I difetti della scuola in Campania sembrano tornare prepotentemente alla ribalta. A farci ripiombare in questo tema è la storia di Lorenzo, un ragazzo affetto da disabilità e studente dell’Istituto Caselli De Sanctis di Napoli. Una storia che ci è giunta grazie alla madre di Lorenzo, che in una lunga lettera al Direttore dell’Ufficio scolastico regionale Franzese, ha denunciato l’accaduto. Una lettera che è riportata dal Corriere del Mezzogiorno.
La questione è sorta a Settembre, quando Lorenzo, per via di un errore della scuola, era stato iscritto in terza anziché in quinta. Nonostante ciò però, il ragazzo si è adeguato alla particolare situazione. Egli ha da subito fatto amicizia con i nuovi compagni di classe ed insegnati. La mattina era ben volenteroso di recarsi a scuola, zaino alla spalla e con la voglia di affrontare una nuova lezione nella III F.
A Gennaio però le cose cambiano. La scuola, vuoi perché ha messo a posto i problemi burocratici o vuoi per altro, sposta Lorenzo in una quinta. Il tutto come doveva essere preventivato dall’inizio. Ma si sa, per noi le disabilità restano dei tabù; un qualcosa che non analizziamo e trattiamo con faciloneria. Così senza alcuna comunicazione o preavviso alla famiglia, il ragazzo si ritrova spaesato in un altro ambiente.
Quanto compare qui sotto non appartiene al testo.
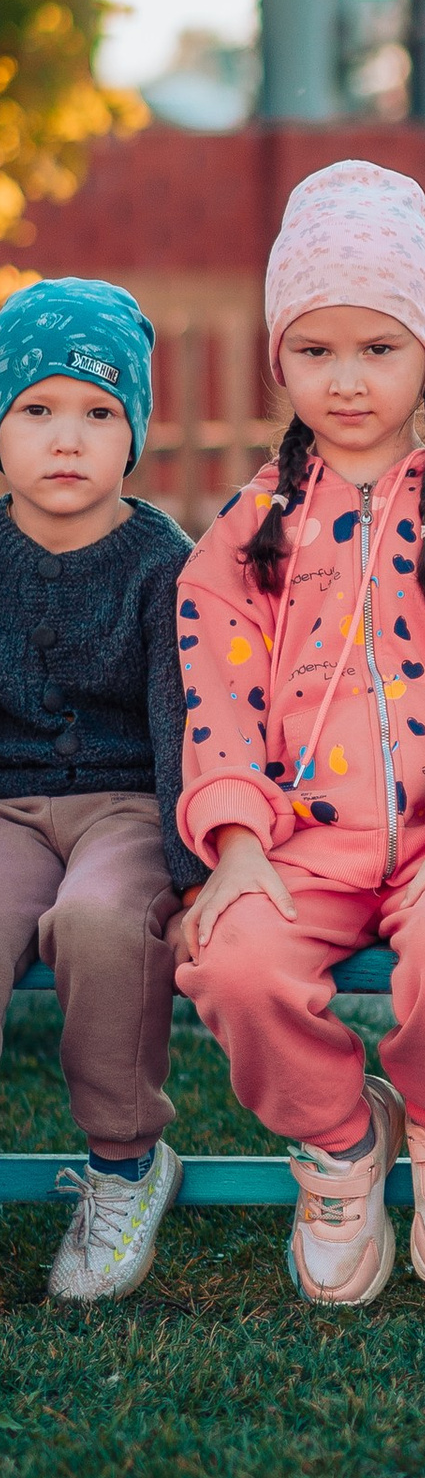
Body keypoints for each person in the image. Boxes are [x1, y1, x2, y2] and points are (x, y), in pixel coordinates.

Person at [174, 162, 425, 1306]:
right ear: (279, 358)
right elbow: (214, 696)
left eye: (378, 349)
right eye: (316, 349)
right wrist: (236, 839)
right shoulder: (250, 530)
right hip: (303, 843)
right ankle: (339, 1139)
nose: (346, 379)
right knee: (232, 963)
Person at [0, 279, 201, 1300]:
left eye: (97, 410)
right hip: (9, 812)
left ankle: (125, 1164)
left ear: (135, 434)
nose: (65, 438)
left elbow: (182, 727)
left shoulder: (163, 563)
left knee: (99, 924)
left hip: (127, 804)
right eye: (35, 409)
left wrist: (193, 870)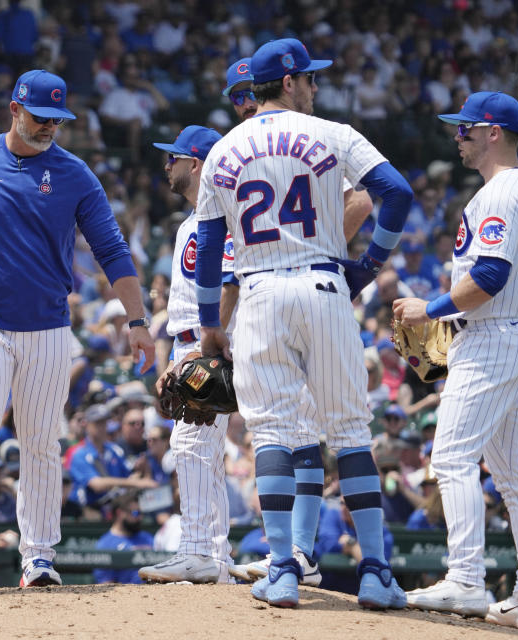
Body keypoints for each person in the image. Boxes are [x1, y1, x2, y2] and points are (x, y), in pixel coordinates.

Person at [194, 38, 412, 609]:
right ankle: (376, 573)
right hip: (324, 285)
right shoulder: (333, 133)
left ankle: (285, 570)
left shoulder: (223, 149)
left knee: (272, 434)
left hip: (261, 294)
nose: (315, 86)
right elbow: (397, 193)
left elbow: (210, 244)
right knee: (349, 432)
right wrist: (368, 264)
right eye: (309, 78)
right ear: (289, 82)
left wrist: (207, 323)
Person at [0, 69, 156, 589]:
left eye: (57, 120)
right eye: (40, 117)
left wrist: (138, 319)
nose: (49, 128)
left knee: (40, 441)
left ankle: (38, 556)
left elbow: (111, 249)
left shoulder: (76, 173)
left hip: (48, 328)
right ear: (14, 108)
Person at [393, 91, 518, 633]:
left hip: (491, 337)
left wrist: (429, 310)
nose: (456, 137)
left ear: (491, 132)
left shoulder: (499, 193)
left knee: (452, 457)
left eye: (464, 129)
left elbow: (489, 277)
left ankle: (465, 578)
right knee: (517, 476)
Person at [137, 125, 236, 585]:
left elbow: (230, 288)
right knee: (204, 453)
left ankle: (198, 550)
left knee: (193, 446)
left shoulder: (221, 221)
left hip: (206, 344)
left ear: (196, 164)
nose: (166, 165)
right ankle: (216, 556)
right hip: (188, 342)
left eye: (173, 157)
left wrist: (197, 351)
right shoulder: (190, 224)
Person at [94, 492, 153, 584]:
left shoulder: (147, 538)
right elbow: (106, 583)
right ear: (120, 513)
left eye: (141, 513)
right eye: (135, 513)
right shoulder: (105, 544)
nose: (140, 518)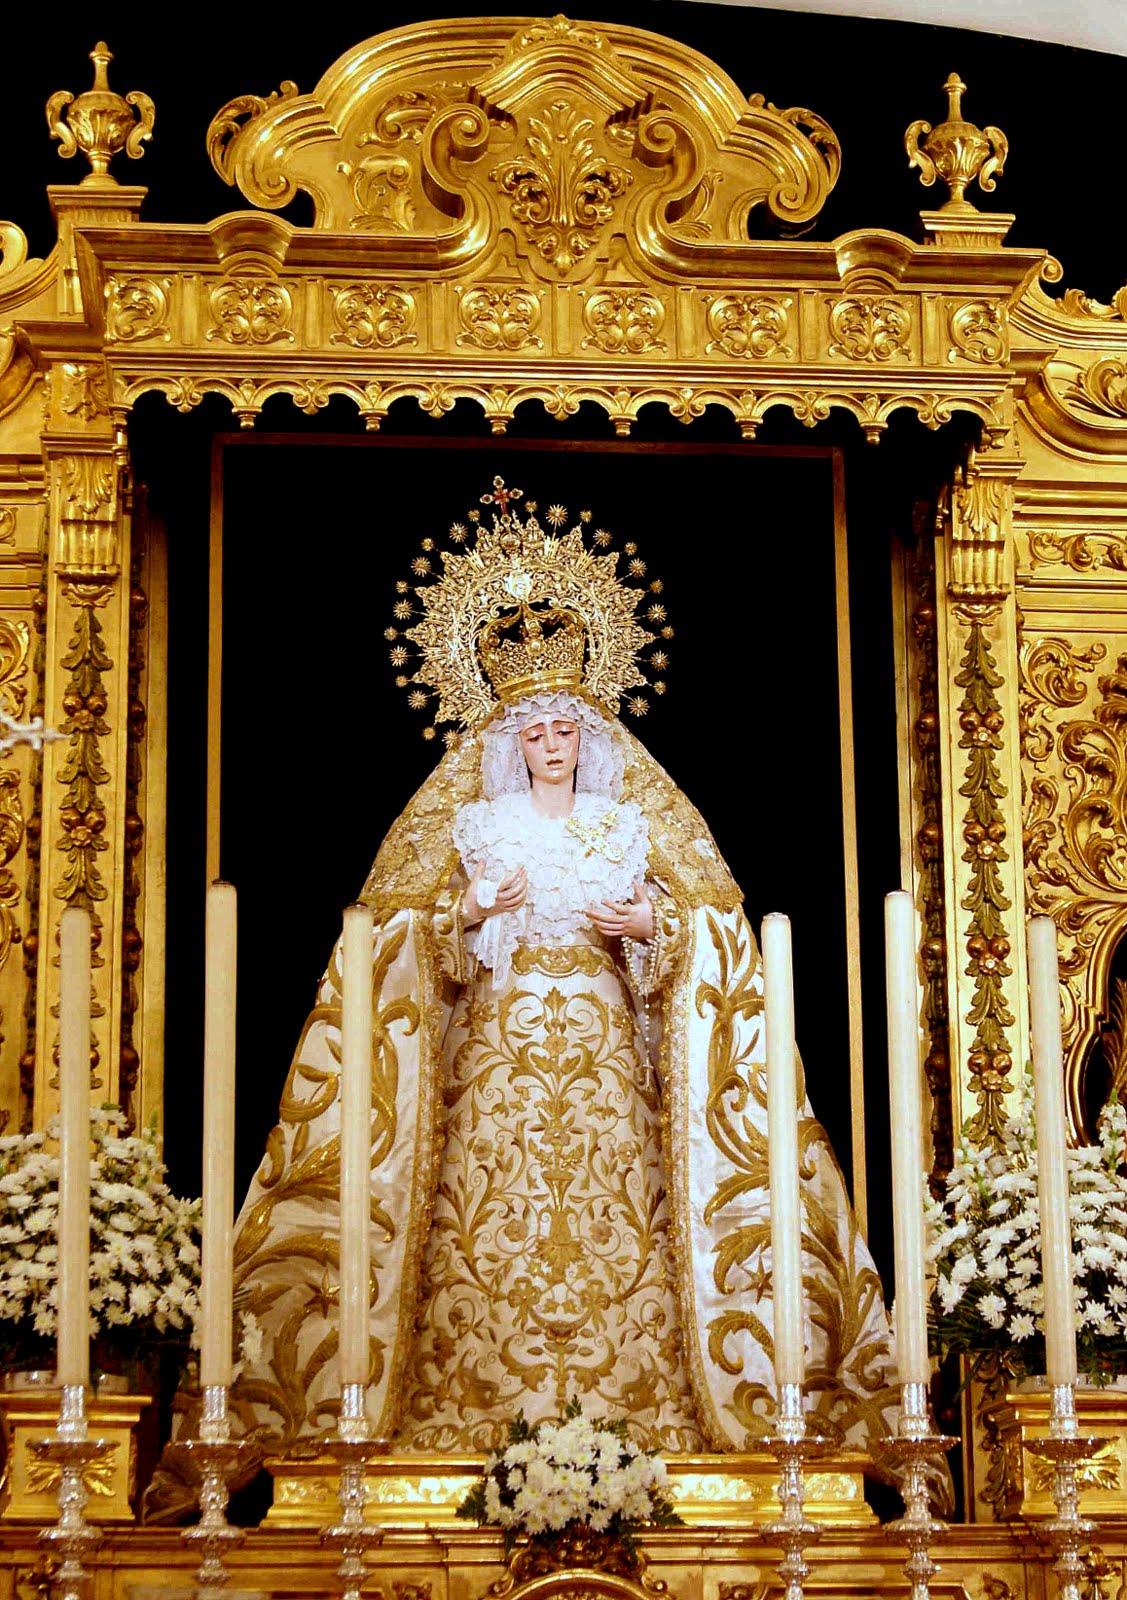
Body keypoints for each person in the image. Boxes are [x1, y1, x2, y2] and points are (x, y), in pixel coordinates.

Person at [203, 484, 903, 1463]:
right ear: (503, 737)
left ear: (588, 733)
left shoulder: (630, 826)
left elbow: (708, 941)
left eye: (563, 728)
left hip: (608, 1053)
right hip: (494, 1061)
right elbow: (399, 953)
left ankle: (644, 1416)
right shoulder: (470, 826)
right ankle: (475, 1413)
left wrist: (650, 926)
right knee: (489, 1220)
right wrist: (465, 915)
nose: (548, 741)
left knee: (623, 1221)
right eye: (531, 730)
Ad un tratto, fuori da quella quotidianità che per lui era una corazza. “Dopo questo ha iniziato ad avere gesti di autolesionismo e a ripetere continuamente di voler tornare in terza per restare con i suoi compagni”. In questo modo la madre racconta lo spaesarsi del figlio.
Un calvario che ha costretto la madre di Lorenzo a fare dell’impossibile. Addirittura un giorno, a seguito di una discussione a scuola, la signora è stata accusata di voler occupare la scuola, con tanto di volante dei carabinieri sul posto. “Ho dovuto spiegare ai poliziotti che la mia presenza all’interno della scuola dipendeva dal fatto che ci è stata chiesta a inizio anno una collaborazione per accompagnare ed andare a riprendere nostro figlio in classe a causa della mancanza di personale che potesse accoglierlo all’ingresso della scuola, così come prevede la normativa. L’ultima occupazione alla quale ho preso parte è stata quella al Liceo quando avevo quindici anni”.
Così si chiude la lettera di questa coraggiosa madre. Un invito alle istituzioni a comportarsi come tale ed ad essere di esempio per la società civile. La cosa peggiore di questa vicenda è proprio questa: perché dobbiamo ricordare noi alla scuola di essere scuola?